I am learning about left shift operators and for multiplying a number with 10 I am using this code.

long int num=a<<3+a<<1;

so that no. a first multiplies with 8 and then with 2 and on adding gets a*10 which is stored in num.

But its giving some strange result like for 5 its 2560, for 6 its 6144.

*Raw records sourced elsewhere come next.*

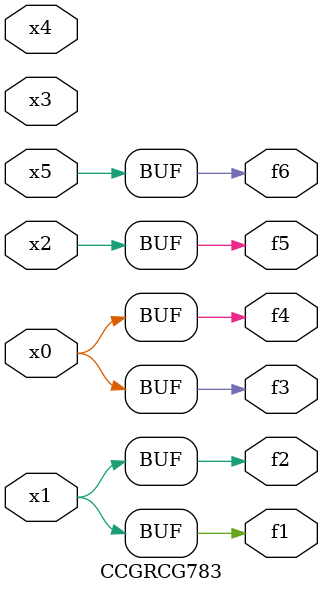
<source format=v>
module CCGRCG783(
	input x0, x1, x2, x3, x4, x5,
	output f1, f2, f3, f4, f5, f6
);
	assign f1 = x1;
	assign f2 = x1;
	assign f3 = x0;
	assign f4 = x0;
	assign f5 = x2;
	assign f6 = x5;
endmodule

</source>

Can anyone please explain whats wrong in that implementation?

Answer 1

You have a problem with precedence - the order operators are performed. + binds more tightly than <<, so:

a<<3+a<<1

actually means: a << (a+3) << 1

for 5 that is 5 << 8 << 1 which is 2560 :)

You need: (a<<3) + (a<<1)

See: http://www.swansontec.com/sopc.html for clarification.

Answer 2

怎么warning: suggest parentheses around '+' inside '<<'

Answer 3

The format you are using actually goes this way..

num=a<<(3+a)<<1;

make some difference between the two application of shift operators by using parenthesis like

num=(a<<3)+(a<<1);

Answer 4

+ is processed before << .

Use (a<<3)+(a<<1)

Answer 5

<< operator has less precedence than + operator (Thumb rule Unary Arthematic Relational Logical )

so use braces

     int num = (a<<3) + (a<<1);